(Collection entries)
-=-=-=-=-

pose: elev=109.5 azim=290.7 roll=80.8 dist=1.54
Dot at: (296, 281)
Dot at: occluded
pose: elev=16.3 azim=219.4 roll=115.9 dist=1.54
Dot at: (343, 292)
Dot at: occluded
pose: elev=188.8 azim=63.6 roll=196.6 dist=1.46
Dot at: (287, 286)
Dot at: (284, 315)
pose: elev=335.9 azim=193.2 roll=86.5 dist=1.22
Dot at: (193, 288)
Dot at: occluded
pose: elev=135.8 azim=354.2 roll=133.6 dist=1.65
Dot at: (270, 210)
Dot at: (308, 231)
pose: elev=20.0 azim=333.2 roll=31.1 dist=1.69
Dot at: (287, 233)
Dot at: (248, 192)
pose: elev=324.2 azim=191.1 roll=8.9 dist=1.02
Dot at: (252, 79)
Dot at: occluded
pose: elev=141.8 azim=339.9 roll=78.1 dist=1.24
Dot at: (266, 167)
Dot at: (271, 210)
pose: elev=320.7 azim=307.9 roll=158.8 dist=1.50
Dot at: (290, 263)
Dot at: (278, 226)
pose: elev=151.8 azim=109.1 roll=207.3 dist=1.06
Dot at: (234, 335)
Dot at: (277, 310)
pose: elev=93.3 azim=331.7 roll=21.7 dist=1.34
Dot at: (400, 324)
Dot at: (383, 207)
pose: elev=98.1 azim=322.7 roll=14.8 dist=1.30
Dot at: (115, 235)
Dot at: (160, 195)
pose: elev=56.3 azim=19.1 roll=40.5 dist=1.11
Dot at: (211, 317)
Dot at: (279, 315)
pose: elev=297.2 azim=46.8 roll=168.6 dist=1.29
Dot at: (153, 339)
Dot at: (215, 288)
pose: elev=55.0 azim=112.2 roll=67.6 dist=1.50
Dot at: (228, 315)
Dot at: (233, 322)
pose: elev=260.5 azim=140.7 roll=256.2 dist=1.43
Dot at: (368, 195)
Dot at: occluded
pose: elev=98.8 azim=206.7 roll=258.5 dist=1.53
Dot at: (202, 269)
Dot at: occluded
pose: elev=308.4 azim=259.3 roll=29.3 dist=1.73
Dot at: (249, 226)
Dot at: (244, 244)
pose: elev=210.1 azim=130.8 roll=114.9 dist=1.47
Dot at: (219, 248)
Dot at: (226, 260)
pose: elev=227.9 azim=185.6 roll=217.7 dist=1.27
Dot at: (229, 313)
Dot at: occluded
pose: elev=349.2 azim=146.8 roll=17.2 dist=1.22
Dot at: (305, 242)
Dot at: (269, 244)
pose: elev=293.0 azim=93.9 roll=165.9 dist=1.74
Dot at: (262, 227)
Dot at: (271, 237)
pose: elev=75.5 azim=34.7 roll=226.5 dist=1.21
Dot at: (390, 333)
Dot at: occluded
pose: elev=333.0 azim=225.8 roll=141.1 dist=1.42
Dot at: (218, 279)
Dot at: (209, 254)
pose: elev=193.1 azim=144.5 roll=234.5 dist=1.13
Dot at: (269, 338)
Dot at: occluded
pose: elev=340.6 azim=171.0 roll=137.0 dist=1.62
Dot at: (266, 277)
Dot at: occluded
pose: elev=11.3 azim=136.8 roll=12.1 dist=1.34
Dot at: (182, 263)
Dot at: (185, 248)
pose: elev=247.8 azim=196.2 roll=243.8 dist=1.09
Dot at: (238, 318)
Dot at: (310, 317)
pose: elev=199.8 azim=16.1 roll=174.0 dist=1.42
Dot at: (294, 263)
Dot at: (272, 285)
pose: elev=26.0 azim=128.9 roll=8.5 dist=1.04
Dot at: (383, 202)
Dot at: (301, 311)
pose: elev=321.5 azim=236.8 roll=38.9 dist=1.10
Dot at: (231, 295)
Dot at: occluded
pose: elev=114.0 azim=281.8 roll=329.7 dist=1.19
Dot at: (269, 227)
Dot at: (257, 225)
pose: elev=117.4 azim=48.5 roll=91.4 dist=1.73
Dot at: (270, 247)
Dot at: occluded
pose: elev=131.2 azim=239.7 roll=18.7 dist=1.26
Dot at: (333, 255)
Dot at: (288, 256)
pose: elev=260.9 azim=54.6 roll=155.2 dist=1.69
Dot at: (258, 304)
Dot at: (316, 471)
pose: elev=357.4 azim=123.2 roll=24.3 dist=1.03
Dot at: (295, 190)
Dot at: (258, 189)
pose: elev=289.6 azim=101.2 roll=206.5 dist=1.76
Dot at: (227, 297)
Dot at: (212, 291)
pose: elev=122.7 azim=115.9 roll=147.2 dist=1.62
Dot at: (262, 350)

-=-=-=-=-

What is expected - Change every "pose" in the items above to "view" and write all the items out again, leaving everything else as it is.

Task solution -
view: elev=109.5 azim=290.7 roll=80.8 dist=1.54
Dot at: (296, 281)
Dot at: occluded
view: elev=16.3 azim=219.4 roll=115.9 dist=1.54
Dot at: (343, 292)
Dot at: occluded
view: elev=188.8 azim=63.6 roll=196.6 dist=1.46
Dot at: (287, 286)
Dot at: (284, 315)
view: elev=335.9 azim=193.2 roll=86.5 dist=1.22
Dot at: (193, 288)
Dot at: occluded
view: elev=135.8 azim=354.2 roll=133.6 dist=1.65
Dot at: (270, 210)
Dot at: (308, 231)
view: elev=20.0 azim=333.2 roll=31.1 dist=1.69
Dot at: (287, 233)
Dot at: (248, 192)
view: elev=324.2 azim=191.1 roll=8.9 dist=1.02
Dot at: (252, 79)
Dot at: occluded
view: elev=141.8 azim=339.9 roll=78.1 dist=1.24
Dot at: (266, 167)
Dot at: (271, 210)
view: elev=320.7 azim=307.9 roll=158.8 dist=1.50
Dot at: (290, 263)
Dot at: (278, 226)
view: elev=151.8 azim=109.1 roll=207.3 dist=1.06
Dot at: (234, 335)
Dot at: (277, 310)
view: elev=93.3 azim=331.7 roll=21.7 dist=1.34
Dot at: (400, 324)
Dot at: (383, 207)
view: elev=98.1 azim=322.7 roll=14.8 dist=1.30
Dot at: (115, 235)
Dot at: (160, 195)
view: elev=56.3 azim=19.1 roll=40.5 dist=1.11
Dot at: (211, 317)
Dot at: (279, 315)
view: elev=297.2 azim=46.8 roll=168.6 dist=1.29
Dot at: (153, 339)
Dot at: (215, 288)
view: elev=55.0 azim=112.2 roll=67.6 dist=1.50
Dot at: (228, 315)
Dot at: (233, 322)
view: elev=260.5 azim=140.7 roll=256.2 dist=1.43
Dot at: (368, 195)
Dot at: occluded
view: elev=98.8 azim=206.7 roll=258.5 dist=1.53
Dot at: (202, 269)
Dot at: occluded
view: elev=308.4 azim=259.3 roll=29.3 dist=1.73
Dot at: (249, 226)
Dot at: (244, 244)
view: elev=210.1 azim=130.8 roll=114.9 dist=1.47
Dot at: (219, 248)
Dot at: (226, 260)
view: elev=227.9 azim=185.6 roll=217.7 dist=1.27
Dot at: (229, 313)
Dot at: occluded
view: elev=349.2 azim=146.8 roll=17.2 dist=1.22
Dot at: (305, 242)
Dot at: (269, 244)
view: elev=293.0 azim=93.9 roll=165.9 dist=1.74
Dot at: (262, 227)
Dot at: (271, 237)
view: elev=75.5 azim=34.7 roll=226.5 dist=1.21
Dot at: (390, 333)
Dot at: occluded
view: elev=333.0 azim=225.8 roll=141.1 dist=1.42
Dot at: (218, 279)
Dot at: (209, 254)
view: elev=193.1 azim=144.5 roll=234.5 dist=1.13
Dot at: (269, 338)
Dot at: occluded
view: elev=340.6 azim=171.0 roll=137.0 dist=1.62
Dot at: (266, 277)
Dot at: occluded
view: elev=11.3 azim=136.8 roll=12.1 dist=1.34
Dot at: (182, 263)
Dot at: (185, 248)
view: elev=247.8 azim=196.2 roll=243.8 dist=1.09
Dot at: (238, 318)
Dot at: (310, 317)
view: elev=199.8 azim=16.1 roll=174.0 dist=1.42
Dot at: (294, 263)
Dot at: (272, 285)
view: elev=26.0 azim=128.9 roll=8.5 dist=1.04
Dot at: (383, 202)
Dot at: (301, 311)
view: elev=321.5 azim=236.8 roll=38.9 dist=1.10
Dot at: (231, 295)
Dot at: occluded
view: elev=114.0 azim=281.8 roll=329.7 dist=1.19
Dot at: (269, 227)
Dot at: (257, 225)
view: elev=117.4 azim=48.5 roll=91.4 dist=1.73
Dot at: (270, 247)
Dot at: occluded
view: elev=131.2 azim=239.7 roll=18.7 dist=1.26
Dot at: (333, 255)
Dot at: (288, 256)
view: elev=260.9 azim=54.6 roll=155.2 dist=1.69
Dot at: (258, 304)
Dot at: (316, 471)
view: elev=357.4 azim=123.2 roll=24.3 dist=1.03
Dot at: (295, 190)
Dot at: (258, 189)
view: elev=289.6 azim=101.2 roll=206.5 dist=1.76
Dot at: (227, 297)
Dot at: (212, 291)
view: elev=122.7 azim=115.9 roll=147.2 dist=1.62
Dot at: (262, 350)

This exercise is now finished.